Task instructions
Down to the last line, print the data that follows exactly, without its pictures.

Bounding box prediction data
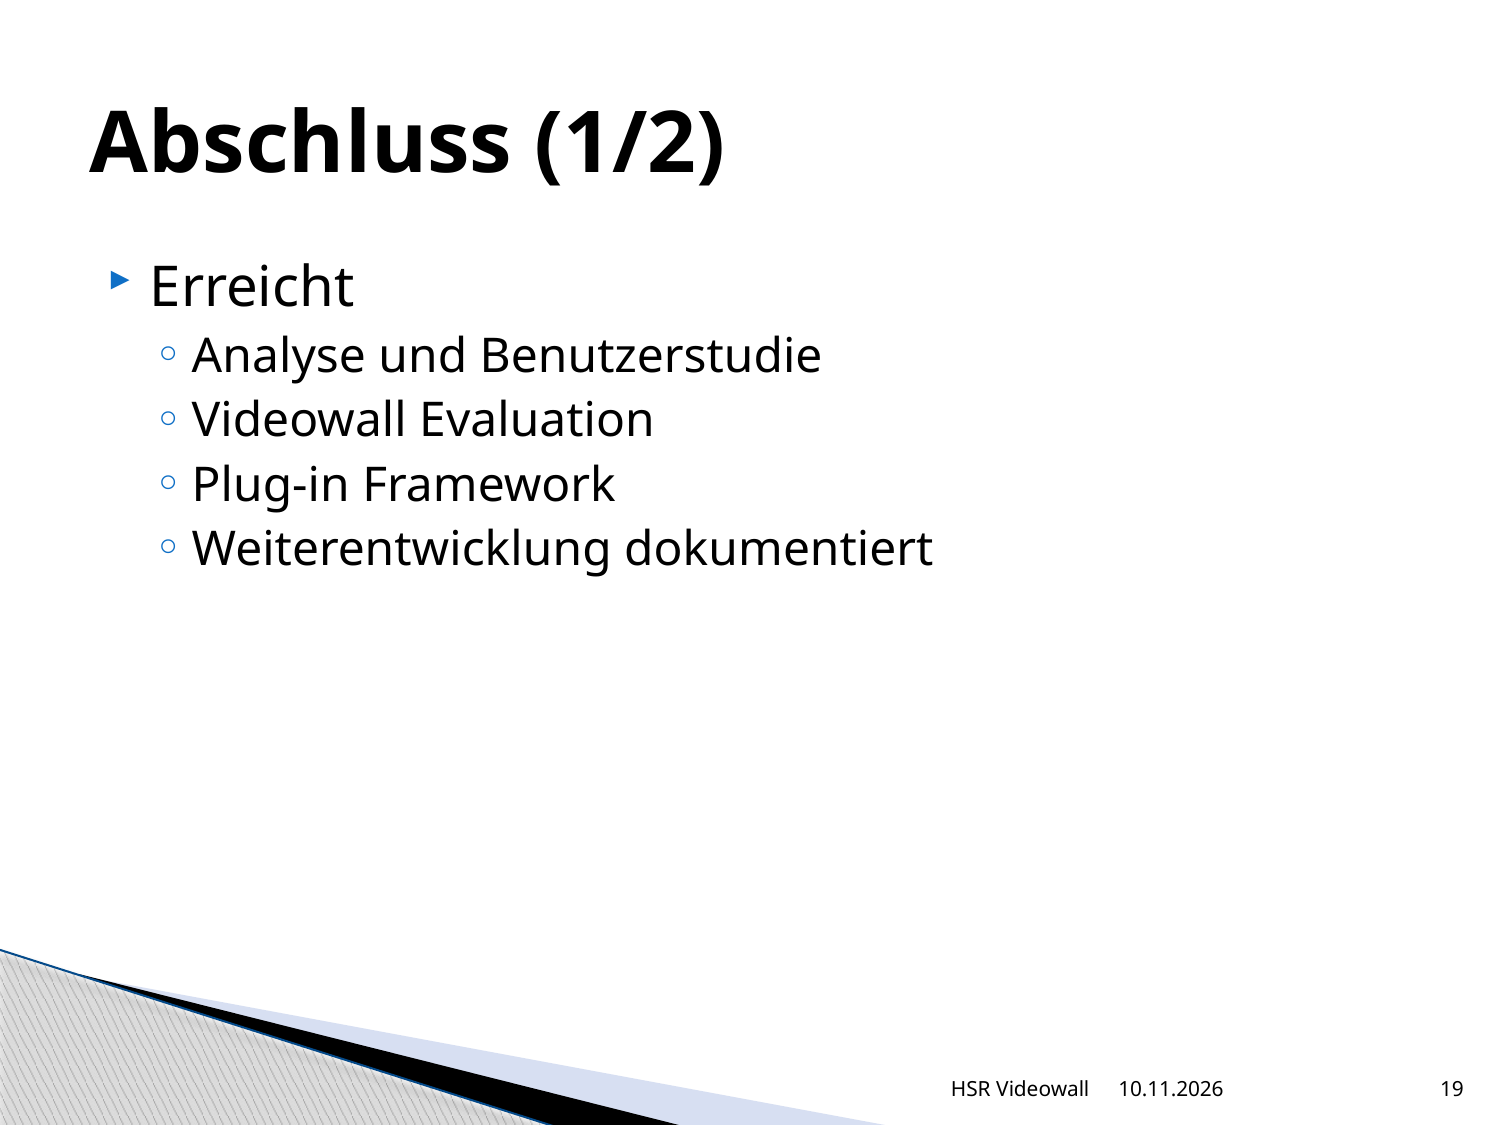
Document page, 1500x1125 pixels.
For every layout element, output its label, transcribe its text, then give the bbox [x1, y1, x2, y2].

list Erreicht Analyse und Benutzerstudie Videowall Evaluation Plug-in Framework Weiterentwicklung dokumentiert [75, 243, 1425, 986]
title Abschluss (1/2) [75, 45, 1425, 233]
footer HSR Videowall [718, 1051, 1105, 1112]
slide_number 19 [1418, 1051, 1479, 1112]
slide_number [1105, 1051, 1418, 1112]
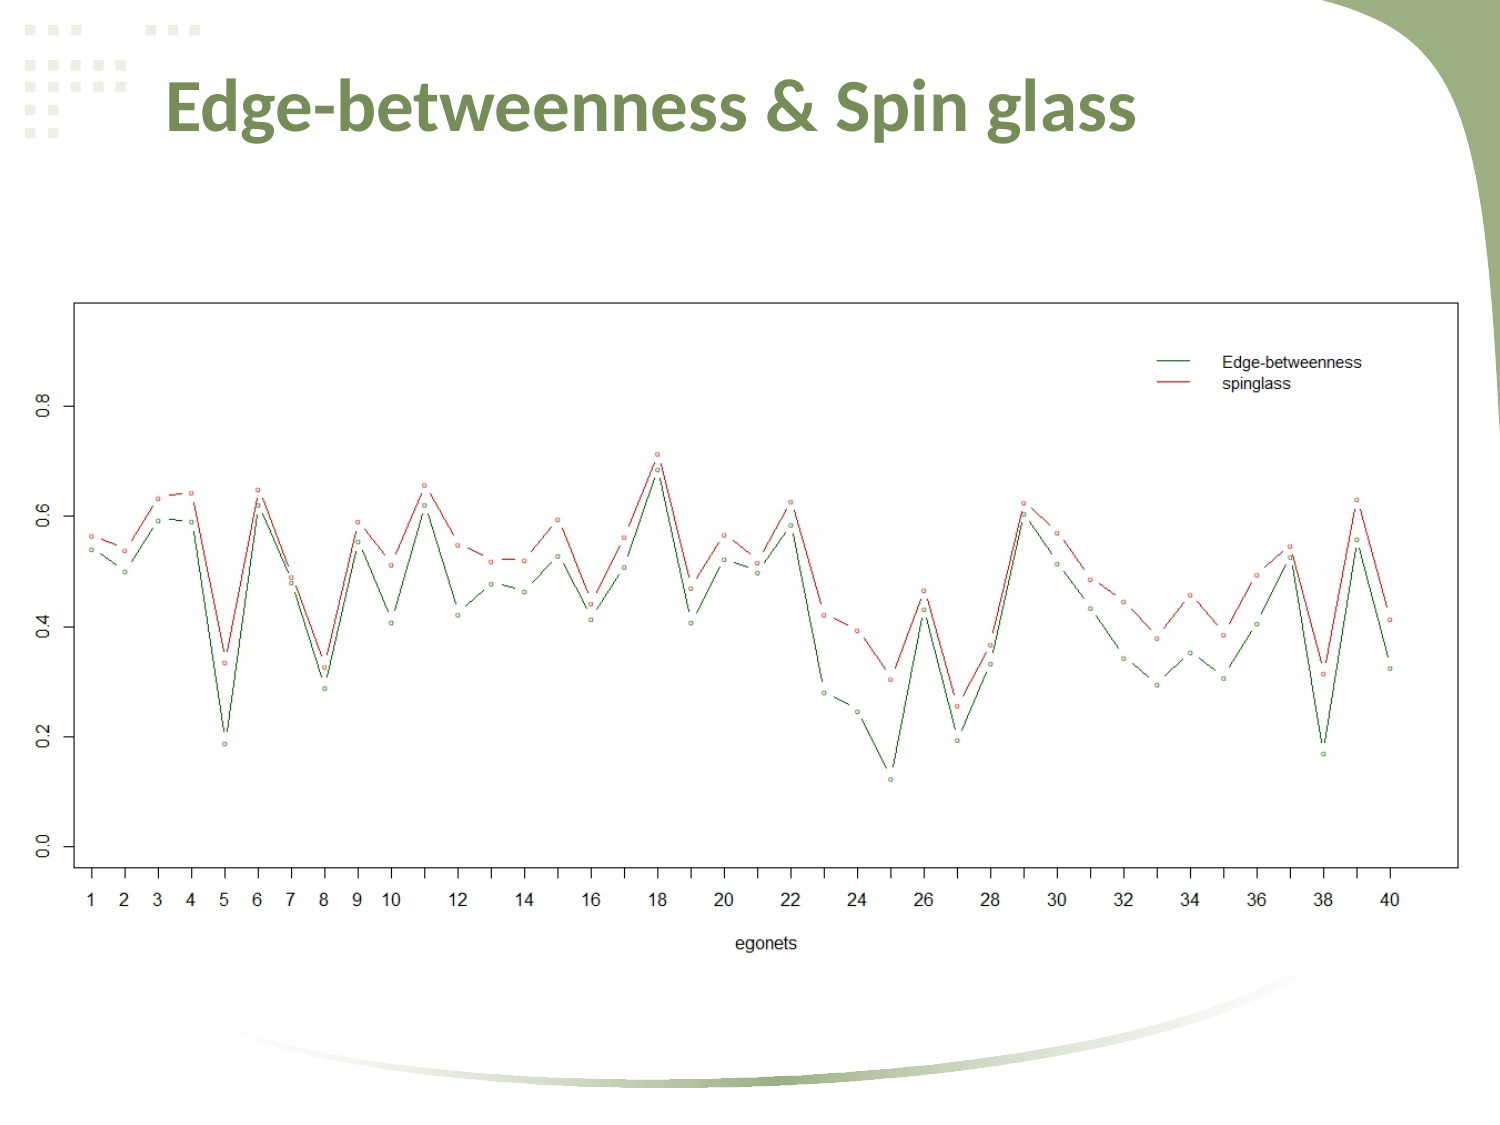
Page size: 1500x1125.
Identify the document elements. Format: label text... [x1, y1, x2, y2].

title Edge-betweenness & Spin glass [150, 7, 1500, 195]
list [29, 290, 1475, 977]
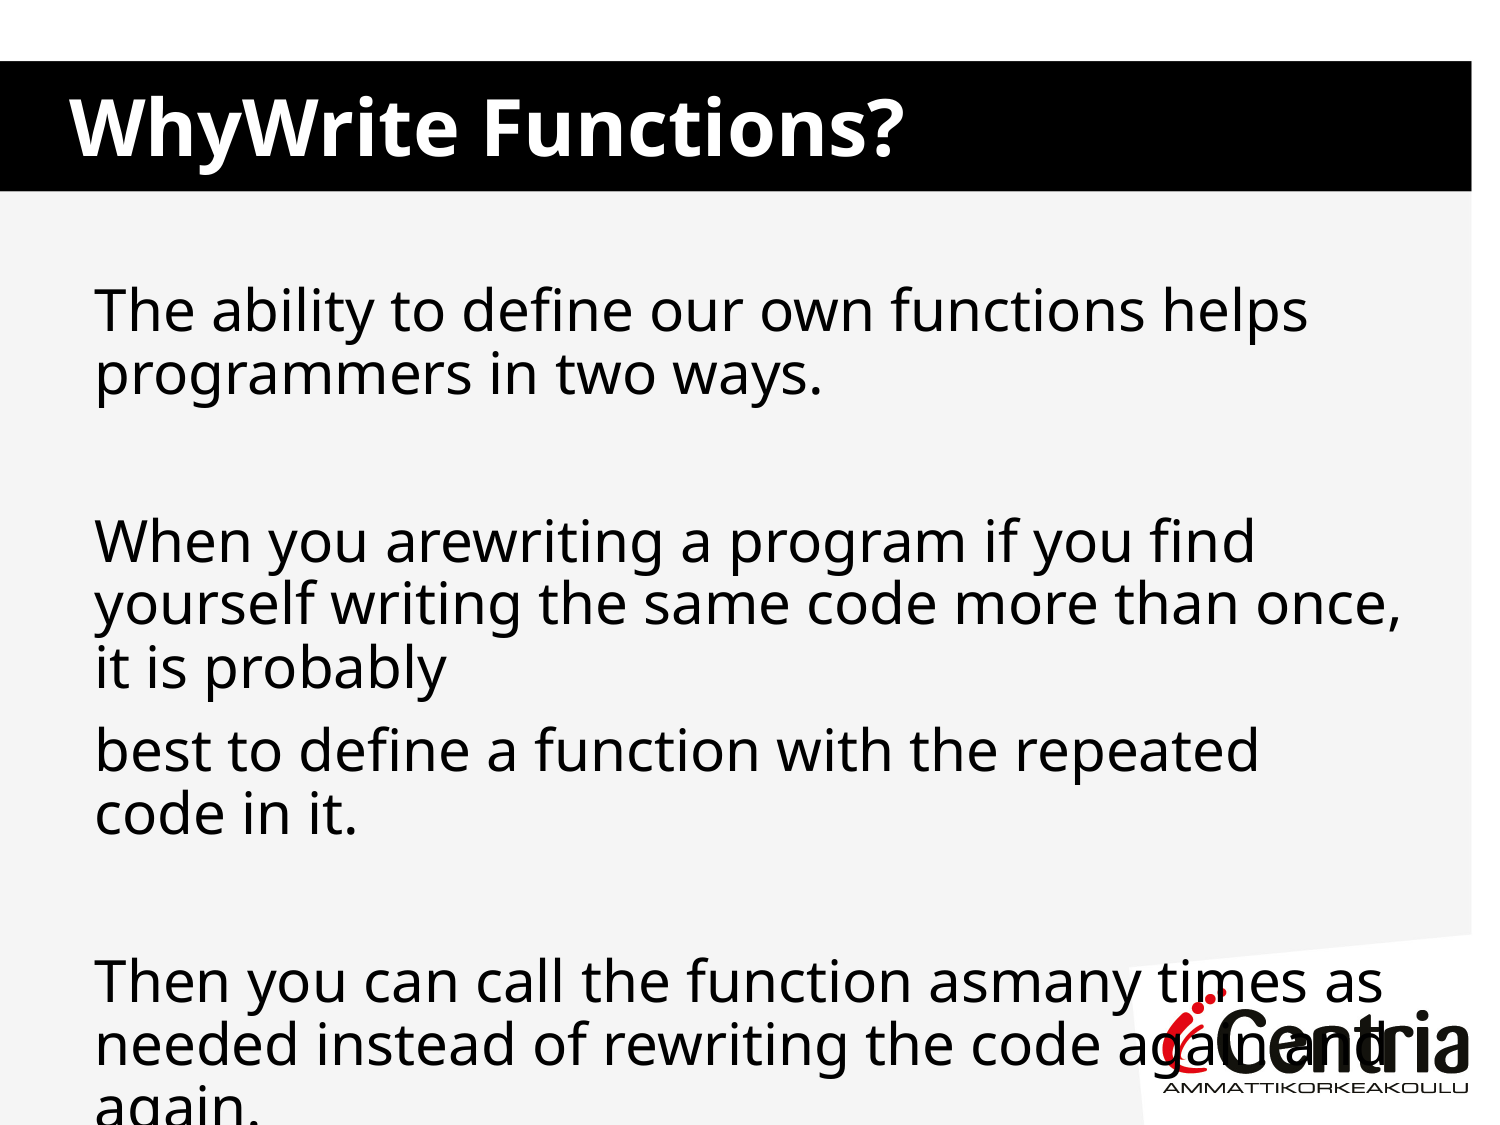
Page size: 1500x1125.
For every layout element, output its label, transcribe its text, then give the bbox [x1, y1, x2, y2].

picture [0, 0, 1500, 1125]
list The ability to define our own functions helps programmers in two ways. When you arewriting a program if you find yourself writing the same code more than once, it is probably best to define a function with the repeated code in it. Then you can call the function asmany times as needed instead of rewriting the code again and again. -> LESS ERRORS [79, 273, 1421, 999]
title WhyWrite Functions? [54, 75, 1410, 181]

Task solution
Document page, 1500x1125 pixels.
For every layout element, output its label, transcribe its text, then give the bbox [x1, y1, x2, y2].

list Erreicht Analyse und Benutzerstudie Videowall Evaluation Plug-in Framework Weiterentwicklung dokumentiert [75, 243, 1425, 986]
title Abschluss (1/2) [75, 45, 1425, 233]
footer HSR Videowall [718, 1051, 1105, 1112]
slide_number 19 [1418, 1051, 1479, 1112]
slide_number [1105, 1051, 1418, 1112]
Page size: 1500x1125.
Identify the document elements. Format: label text... [x1, y1, x2, y2].

title Edge-betweenness & Spin glass [150, 7, 1500, 195]
list [29, 290, 1475, 977]
Page size: 1500x1125.
For every layout element, output its label, transcribe its text, then give the bbox [x1, y1, x2, y2].

picture [0, 0, 1500, 1125]
list The ability to define our own functions helps programmers in two ways. When you arewriting a program if you find yourself writing the same code more than once, it is probably best to define a function with the repeated code in it. Then you can call the function asmany times as needed instead of rewriting the code again and again. -> LESS ERRORS [79, 273, 1421, 999]
title WhyWrite Functions? [54, 75, 1410, 181]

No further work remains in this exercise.